▶
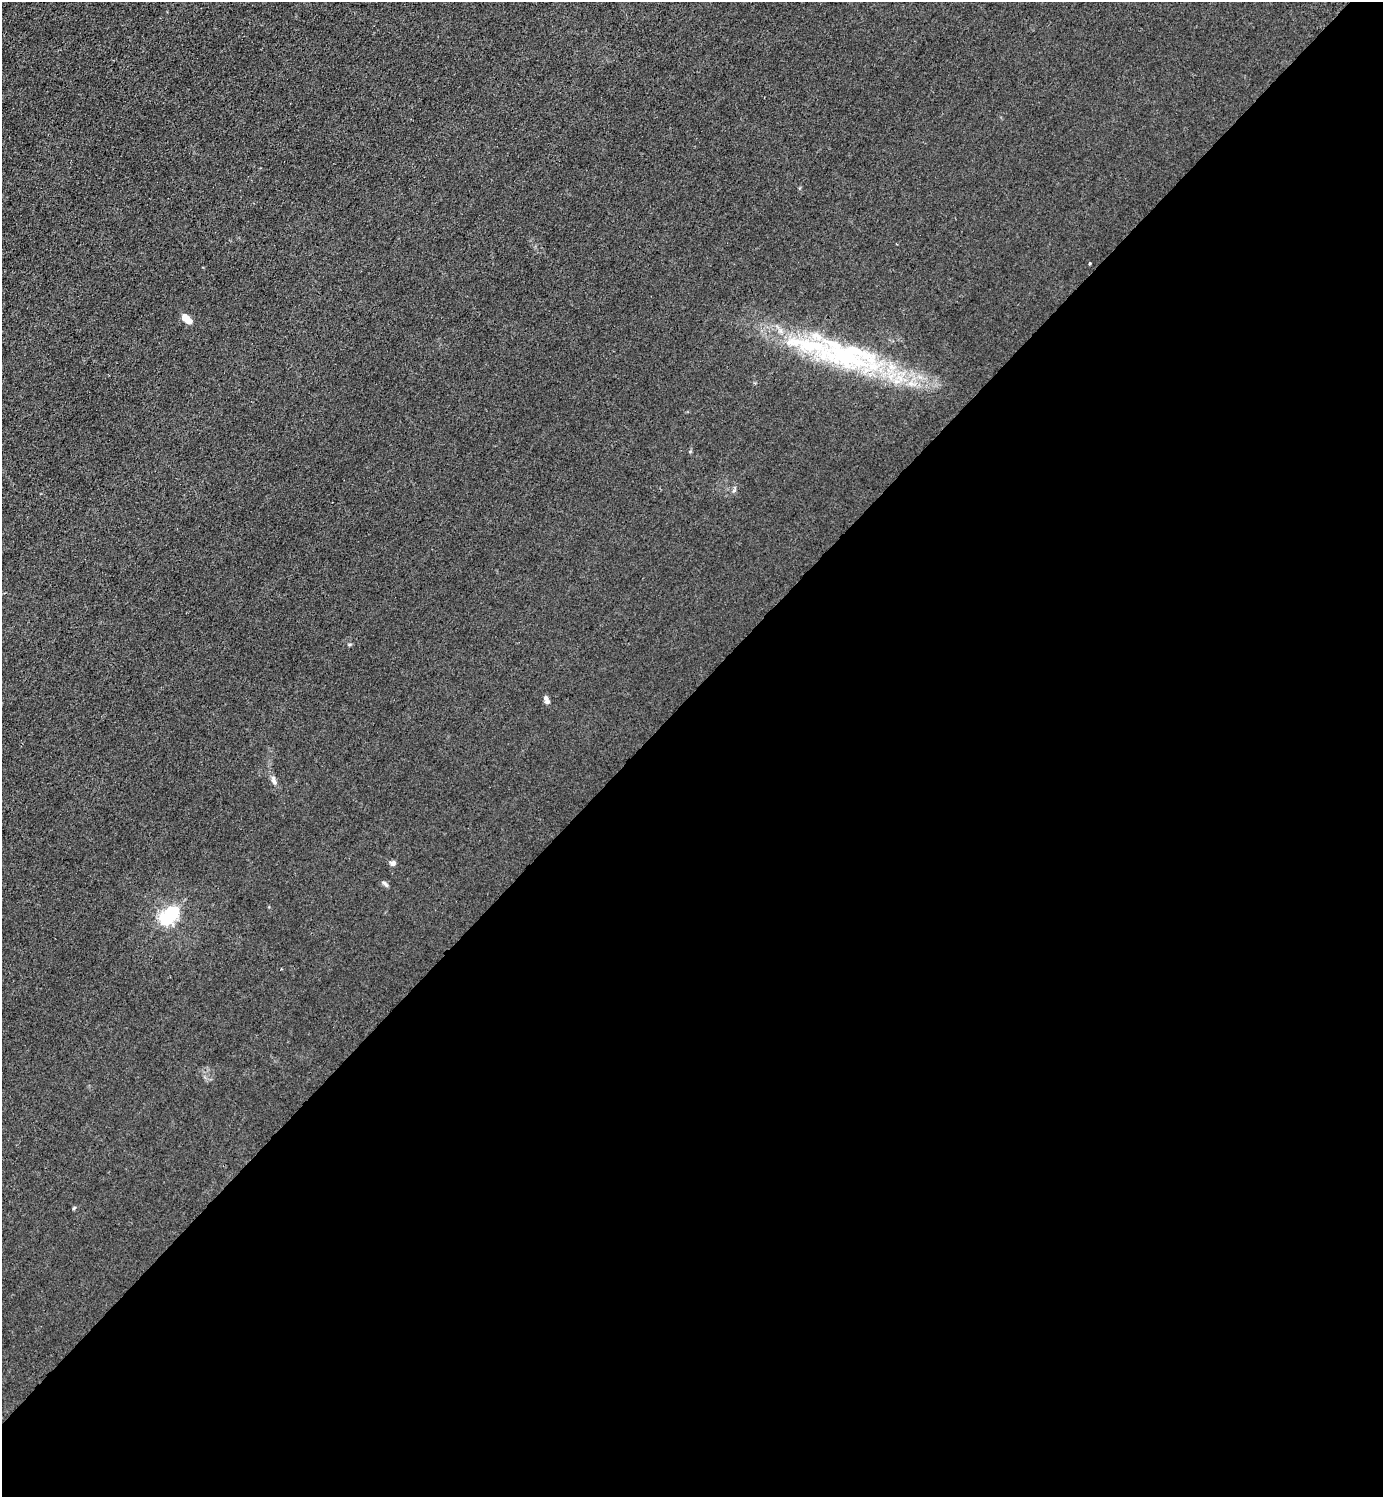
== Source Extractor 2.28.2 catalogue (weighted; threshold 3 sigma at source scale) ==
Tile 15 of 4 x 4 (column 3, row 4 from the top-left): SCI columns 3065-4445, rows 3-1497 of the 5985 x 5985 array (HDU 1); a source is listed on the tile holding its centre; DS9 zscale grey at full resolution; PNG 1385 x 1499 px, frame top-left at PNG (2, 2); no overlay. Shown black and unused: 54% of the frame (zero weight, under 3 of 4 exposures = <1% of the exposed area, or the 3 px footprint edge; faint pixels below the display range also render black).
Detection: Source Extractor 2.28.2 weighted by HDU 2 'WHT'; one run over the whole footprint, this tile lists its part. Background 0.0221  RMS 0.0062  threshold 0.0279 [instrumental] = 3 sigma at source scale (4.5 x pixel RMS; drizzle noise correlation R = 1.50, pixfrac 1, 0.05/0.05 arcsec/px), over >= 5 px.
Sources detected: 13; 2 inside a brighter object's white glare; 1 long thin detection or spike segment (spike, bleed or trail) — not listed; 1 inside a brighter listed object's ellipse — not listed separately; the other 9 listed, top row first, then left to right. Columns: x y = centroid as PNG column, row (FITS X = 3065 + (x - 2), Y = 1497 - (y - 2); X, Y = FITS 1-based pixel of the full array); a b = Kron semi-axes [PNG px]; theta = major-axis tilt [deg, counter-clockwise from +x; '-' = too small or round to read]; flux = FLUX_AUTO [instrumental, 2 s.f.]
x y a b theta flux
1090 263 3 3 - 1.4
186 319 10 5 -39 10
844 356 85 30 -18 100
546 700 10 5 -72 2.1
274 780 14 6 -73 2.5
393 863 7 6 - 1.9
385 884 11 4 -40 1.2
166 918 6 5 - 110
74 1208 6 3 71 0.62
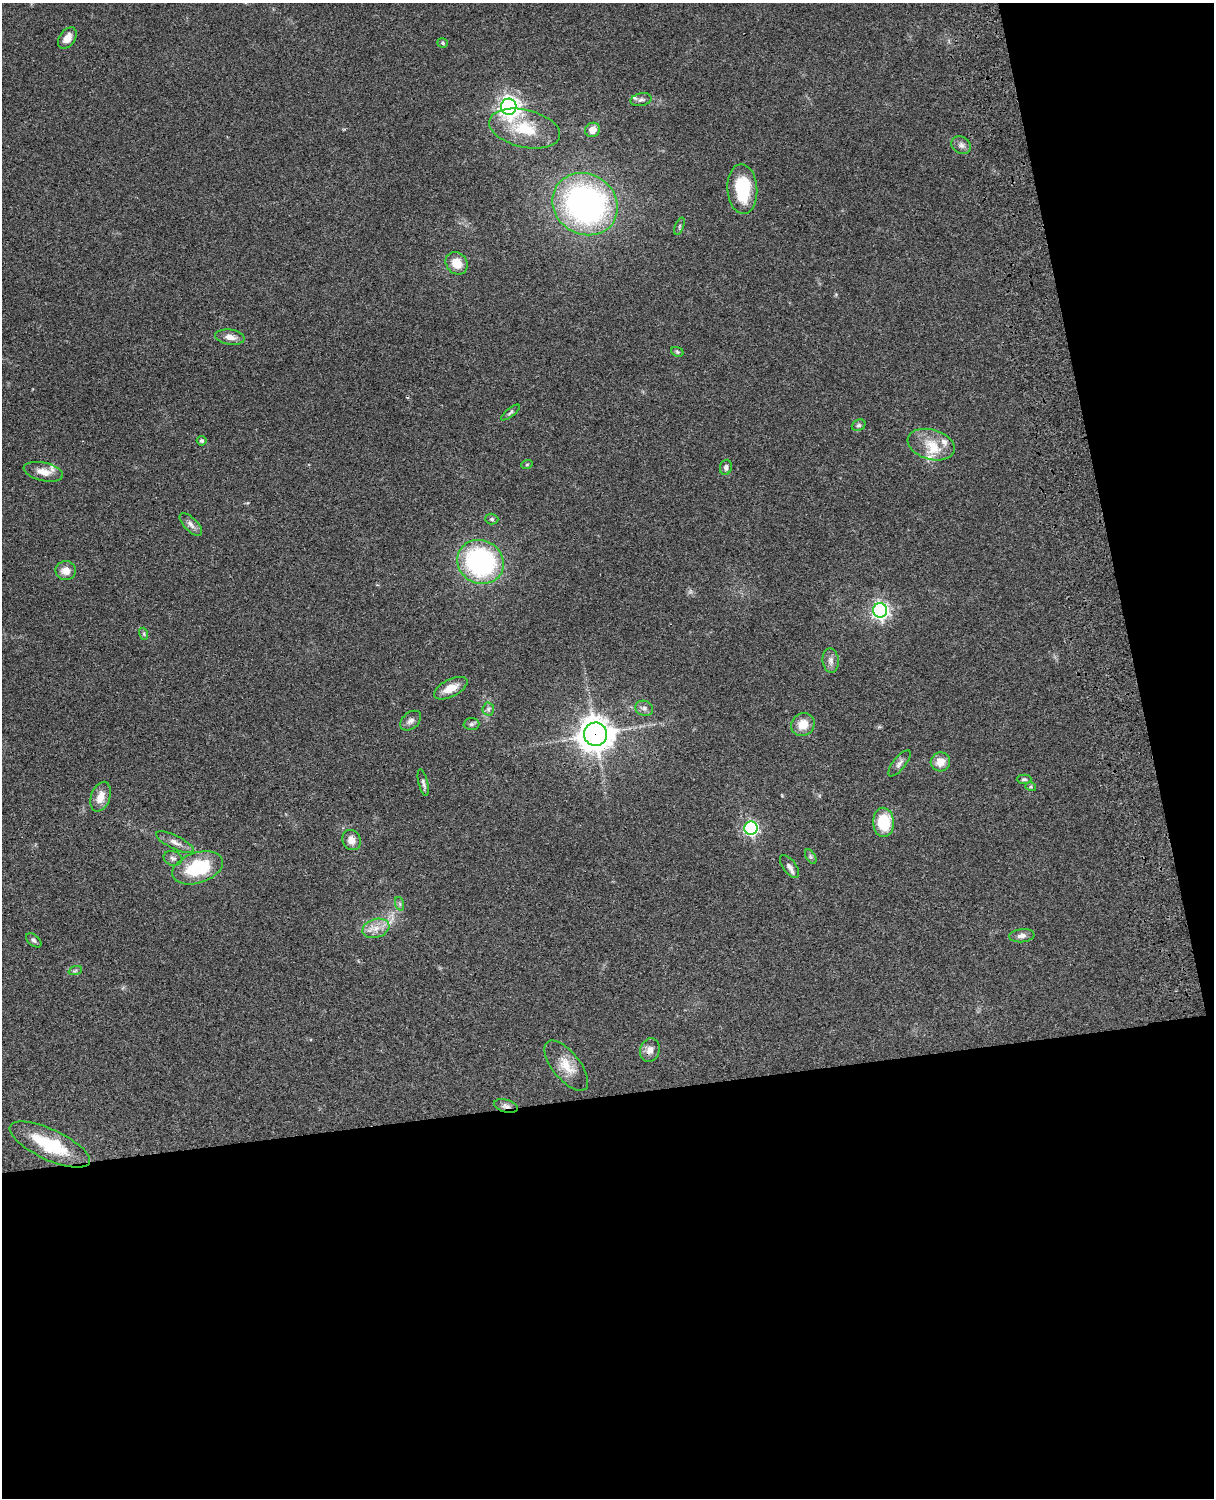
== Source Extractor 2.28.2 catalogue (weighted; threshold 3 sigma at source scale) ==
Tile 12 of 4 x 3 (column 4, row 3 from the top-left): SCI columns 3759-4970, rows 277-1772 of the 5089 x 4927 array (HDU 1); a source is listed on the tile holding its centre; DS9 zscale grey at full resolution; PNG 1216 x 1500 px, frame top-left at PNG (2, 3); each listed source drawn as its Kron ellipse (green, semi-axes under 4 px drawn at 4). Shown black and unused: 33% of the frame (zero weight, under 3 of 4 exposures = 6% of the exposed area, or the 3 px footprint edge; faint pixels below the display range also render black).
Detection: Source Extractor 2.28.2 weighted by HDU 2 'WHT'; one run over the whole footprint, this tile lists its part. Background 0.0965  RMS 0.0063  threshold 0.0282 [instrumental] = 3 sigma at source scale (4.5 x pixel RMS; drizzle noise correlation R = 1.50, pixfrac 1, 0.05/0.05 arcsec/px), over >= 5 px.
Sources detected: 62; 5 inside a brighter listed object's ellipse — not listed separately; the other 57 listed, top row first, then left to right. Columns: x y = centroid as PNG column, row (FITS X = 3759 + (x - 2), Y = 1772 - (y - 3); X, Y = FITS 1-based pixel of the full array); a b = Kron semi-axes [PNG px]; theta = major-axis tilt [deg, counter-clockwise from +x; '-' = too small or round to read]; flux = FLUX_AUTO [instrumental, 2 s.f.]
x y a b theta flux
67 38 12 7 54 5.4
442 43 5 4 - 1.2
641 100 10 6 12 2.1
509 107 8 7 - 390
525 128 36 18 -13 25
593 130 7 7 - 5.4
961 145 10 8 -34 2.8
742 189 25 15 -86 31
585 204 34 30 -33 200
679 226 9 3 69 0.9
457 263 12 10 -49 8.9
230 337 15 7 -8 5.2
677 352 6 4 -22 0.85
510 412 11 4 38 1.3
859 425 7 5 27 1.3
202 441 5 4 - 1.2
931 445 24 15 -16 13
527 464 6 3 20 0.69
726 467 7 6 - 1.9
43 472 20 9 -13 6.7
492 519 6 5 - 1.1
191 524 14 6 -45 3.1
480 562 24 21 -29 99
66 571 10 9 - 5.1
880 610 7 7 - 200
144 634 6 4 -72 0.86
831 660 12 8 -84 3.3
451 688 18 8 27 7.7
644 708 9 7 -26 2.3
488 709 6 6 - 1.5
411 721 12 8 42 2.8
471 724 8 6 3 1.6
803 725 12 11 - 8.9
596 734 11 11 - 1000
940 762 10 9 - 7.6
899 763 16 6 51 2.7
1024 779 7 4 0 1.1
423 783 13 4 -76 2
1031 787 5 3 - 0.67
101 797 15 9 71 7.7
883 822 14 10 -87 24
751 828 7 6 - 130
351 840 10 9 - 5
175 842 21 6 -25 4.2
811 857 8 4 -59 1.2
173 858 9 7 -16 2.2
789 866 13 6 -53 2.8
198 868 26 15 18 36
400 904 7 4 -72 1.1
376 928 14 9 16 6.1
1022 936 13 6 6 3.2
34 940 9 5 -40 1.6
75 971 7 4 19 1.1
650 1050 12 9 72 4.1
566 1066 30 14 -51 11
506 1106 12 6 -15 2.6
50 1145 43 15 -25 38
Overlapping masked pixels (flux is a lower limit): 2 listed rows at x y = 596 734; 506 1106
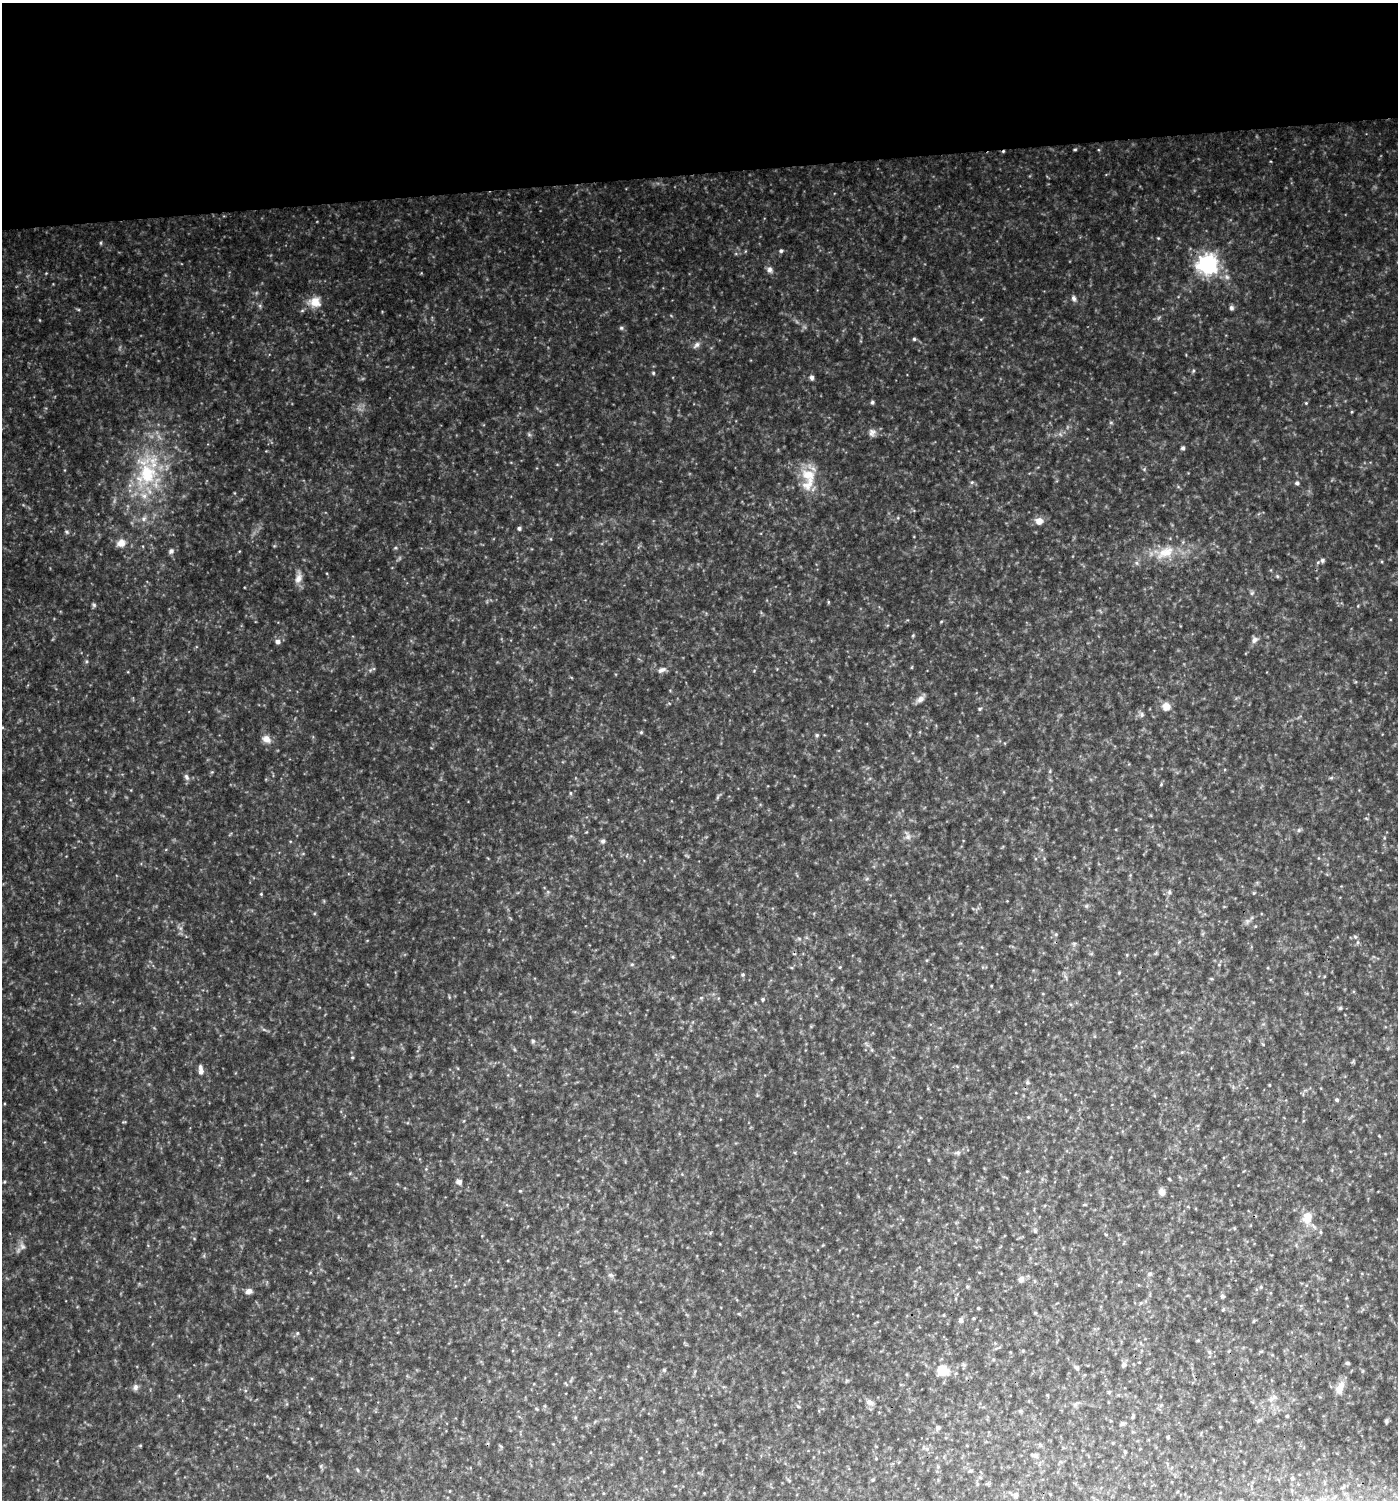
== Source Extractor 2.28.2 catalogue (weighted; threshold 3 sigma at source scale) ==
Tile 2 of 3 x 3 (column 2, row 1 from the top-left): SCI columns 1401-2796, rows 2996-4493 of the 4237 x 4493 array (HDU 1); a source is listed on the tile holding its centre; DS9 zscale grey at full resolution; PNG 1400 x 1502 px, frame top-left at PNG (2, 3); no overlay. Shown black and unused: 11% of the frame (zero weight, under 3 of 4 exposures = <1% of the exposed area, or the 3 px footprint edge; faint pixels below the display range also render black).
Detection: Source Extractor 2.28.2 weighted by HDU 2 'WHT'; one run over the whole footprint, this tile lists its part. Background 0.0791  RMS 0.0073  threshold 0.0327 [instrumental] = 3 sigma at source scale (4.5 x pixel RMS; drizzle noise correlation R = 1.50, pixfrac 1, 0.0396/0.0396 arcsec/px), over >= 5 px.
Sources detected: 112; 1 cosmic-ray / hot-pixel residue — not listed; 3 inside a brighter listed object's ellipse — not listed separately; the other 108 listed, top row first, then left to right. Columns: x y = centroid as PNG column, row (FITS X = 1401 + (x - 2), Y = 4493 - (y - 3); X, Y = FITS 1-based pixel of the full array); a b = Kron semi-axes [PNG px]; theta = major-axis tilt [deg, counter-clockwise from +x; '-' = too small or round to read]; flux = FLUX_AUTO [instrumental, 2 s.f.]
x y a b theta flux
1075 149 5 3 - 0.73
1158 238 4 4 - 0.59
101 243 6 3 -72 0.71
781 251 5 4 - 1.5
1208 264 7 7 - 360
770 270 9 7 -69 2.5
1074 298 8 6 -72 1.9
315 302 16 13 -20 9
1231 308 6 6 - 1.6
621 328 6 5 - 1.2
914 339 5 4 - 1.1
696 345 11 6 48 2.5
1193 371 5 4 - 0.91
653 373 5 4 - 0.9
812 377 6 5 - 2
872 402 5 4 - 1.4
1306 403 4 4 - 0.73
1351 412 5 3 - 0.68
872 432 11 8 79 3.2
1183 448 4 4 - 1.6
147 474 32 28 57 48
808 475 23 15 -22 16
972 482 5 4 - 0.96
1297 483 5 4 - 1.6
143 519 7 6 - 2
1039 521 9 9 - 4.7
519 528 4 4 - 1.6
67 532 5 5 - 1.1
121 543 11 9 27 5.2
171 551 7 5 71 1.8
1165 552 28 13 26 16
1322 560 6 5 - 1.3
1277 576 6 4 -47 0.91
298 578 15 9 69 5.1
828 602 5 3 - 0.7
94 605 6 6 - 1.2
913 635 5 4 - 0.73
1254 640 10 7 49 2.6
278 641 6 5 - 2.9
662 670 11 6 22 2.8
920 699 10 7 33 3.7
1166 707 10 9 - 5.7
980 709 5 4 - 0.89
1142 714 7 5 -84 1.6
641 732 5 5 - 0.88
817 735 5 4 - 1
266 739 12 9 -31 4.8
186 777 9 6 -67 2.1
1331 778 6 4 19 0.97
◀
- [What to do]: Repeat word for word the lines of the material above, from its start through the line containing "part. Background 0.0221", leaving out the pictures.

- [Exercise answer]:
== Source Extractor 2.28.2 catalogue (weighted; threshold 3 sigma at source scale) ==
Tile 15 of 4 x 4 (column 3, row 4 from the top-left): SCI columns 3065-4445, rows 3-1497 of the 5985 x 5985 array (HDU 1); a source is listed on the tile holding its centre; DS9 zscale grey at full resolution; PNG 1385 x 1499 px, frame top-left at PNG (2, 2); no overlay. Shown black and unused: 54% of the frame (zero weight, under 3 of 4 exposures = <1% of the exposed area, or the 3 px footprint edge; faint pixels below the display range also render black).
Detection: Source Extractor 2.28.2 weighted by HDU 2 'WHT'; one run over the whole footprint, this tile lists its part. Background 0.0221  RMS 0.0062  threshold 0.0279 [instrumental] = 3 sigma at source scale (4.5 x pixel RMS; drizzle noise correlation R = 1.50, pixfrac 1, 0.05/0.05 arcsec/px), over >= 5 px.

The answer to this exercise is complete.